Webhook denies every Model create with "cluster is unlicenced"
Same as above — the cached JWT is missing or expired. The webhook fails closed when the licence reader has no valid cached JWT to verify.
Agent stuck CrashLoopBackOff
Almost always a CDI spec dir mismatch. Verify agent.cdiSpecDir (default /var/run/cdi) is one of the dirs in your containerd config's cdi_spec_dirs (the GPU Operator usually configures /etc/cdi and /var/run/cdi).

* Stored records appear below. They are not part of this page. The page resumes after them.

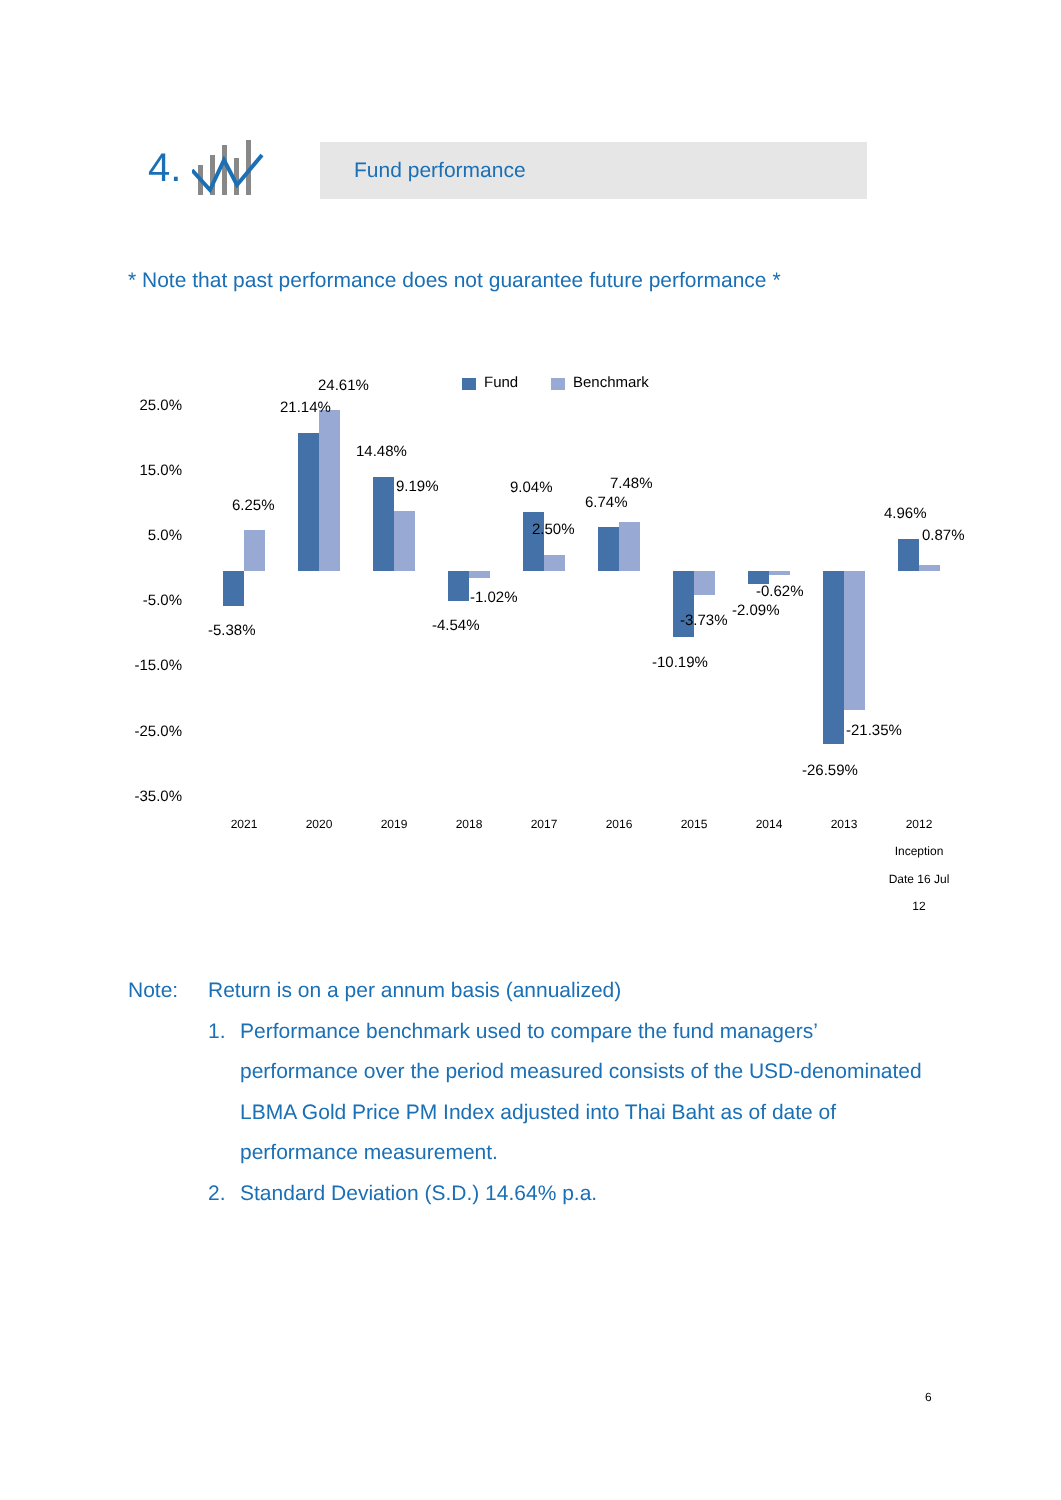4.
Fund performance
* Note that past performance does not guarantee future performance *
25.0%
15.0%
5.0%
-5.0%
-15.0%
-25.0%
-35.0%
Fund
Benchmark
-5.38%
6.25%
21.14%
24.61%
14.48%
9.19%
-4.54%
-1.02%
9.04%
2.50%
6.74%
7.48%
-10.19%
-3.73%
-2.09%
-0.62%
-26.59%
-21.35%
4.96%
0.87%
2021
2020
2019
2018
2017
2016
2015
2014
2013
2012
Inception
Date 16 Jul
12
Note: Return is on a per annum basis (annualized)
1. Performance benchmark used to compare the fund managers’ performance over the period measured consists of the USD-denominated LBMA Gold Price PM Index adjusted into Thai Baht as of date of performance measurement.
2. Standard Deviation (S.D.) 14.64% p.a.
6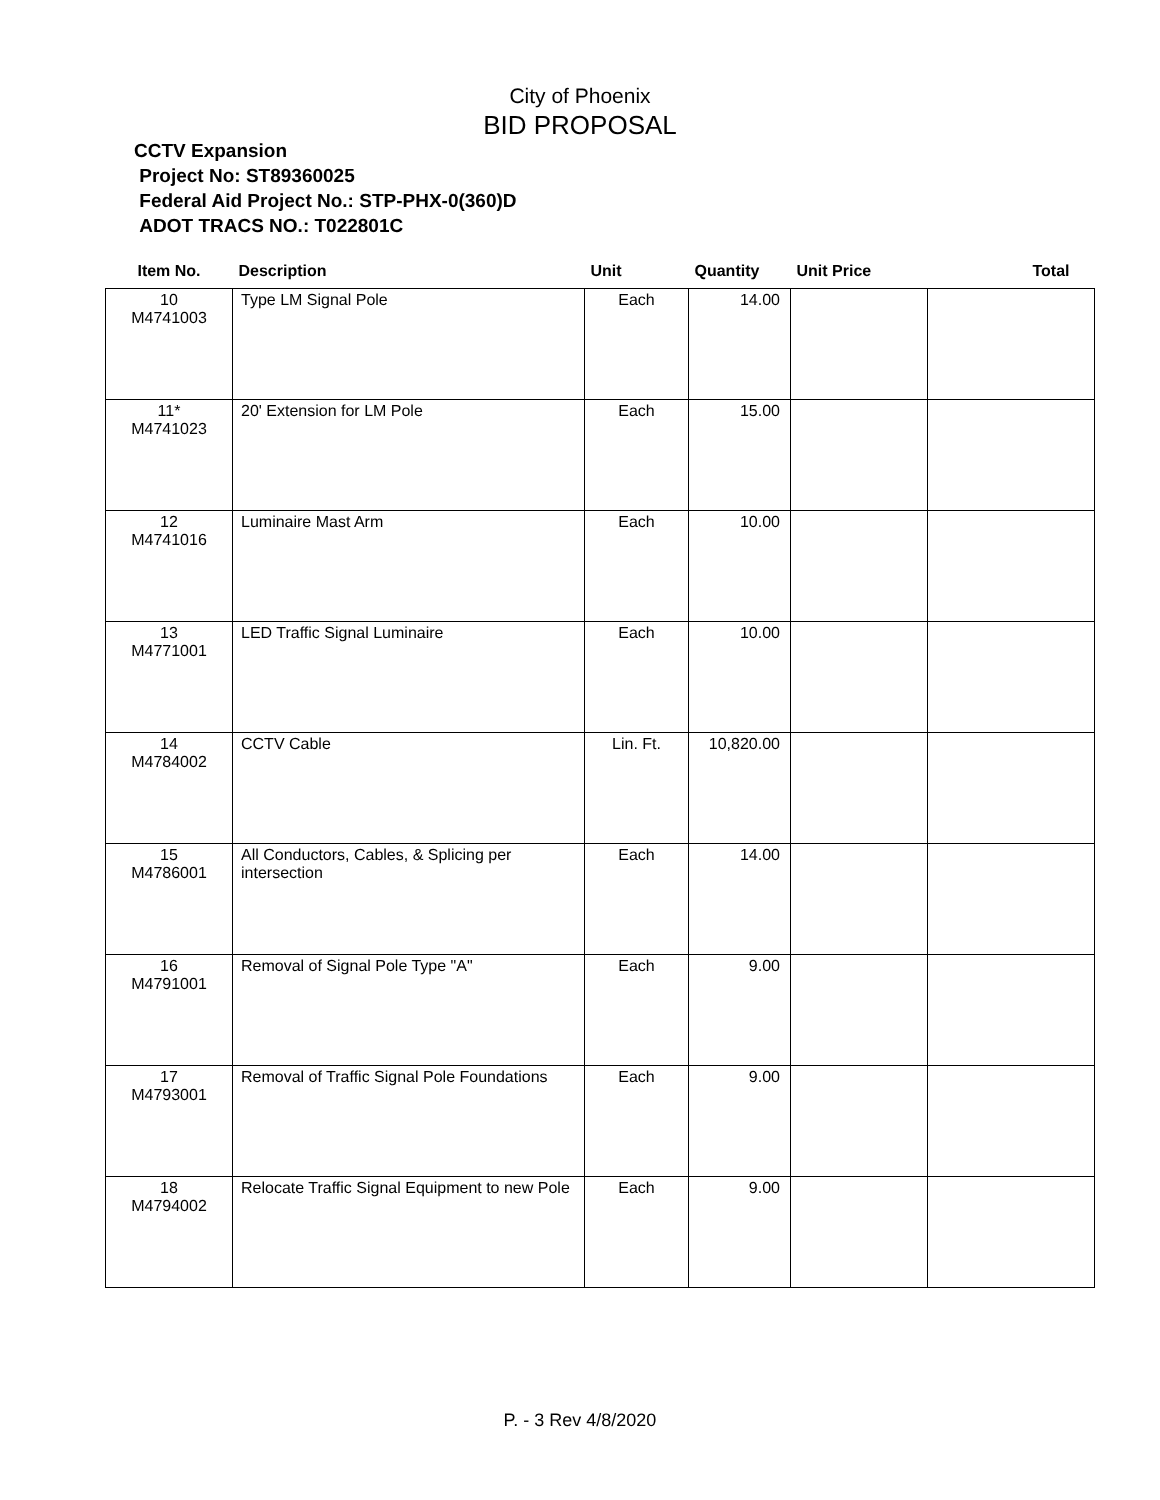City of Phoenix
BID PROPOSAL
CCTV Expansion
Project No: ST89360025
Federal Aid Project No.: STP-PHX-0(360)D
ADOT TRACS NO.: T022801C
| Item No. | Description | Unit | Quantity | Unit Price | Total |
| --- | --- | --- | --- | --- | --- |
| 10 M4741003 | Type LM Signal Pole | Each | 14.00 | | |
| 11* M4741023 | 20' Extension for LM Pole | Each | 15.00 | | |
| 12 M4741016 | Luminaire Mast Arm | Each | 10.00 | | |
| 13 M4771001 | LED Traffic Signal Luminaire | Each | 10.00 | | |
| 14 M4784002 | CCTV Cable | Lin. Ft. | 10,820.00 | | |
| 15 M4786001 | All Conductors, Cables, & Splicing per intersection | Each | 14.00 | | |
| 16 M4791001 | Removal of Signal Pole Type "A" | Each | 9.00 | | |
| 17 M4793001 | Removal of Traffic Signal Pole Foundations | Each | 9.00 | | |
| 18 M4794002 | Relocate Traffic Signal Equipment to new Pole | Each | 9.00 | | |
P. - 3 Rev 4/8/2020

DRA Driver controller Pending on a managed Kubernetes service
Managed control planes have no schedulable nodes for the DRA controller. Override the affinity:
--set controller.nodeSelector=null \
--set "controller.affinity=null" \
--set "controller.tolerations[0].key=CriticalAddonsOnly" \
--set "controller.tolerations[0].operator=Exists"
(Pass these to the nvidia-dra-driver-gpu chart, not the GreenThread chart.)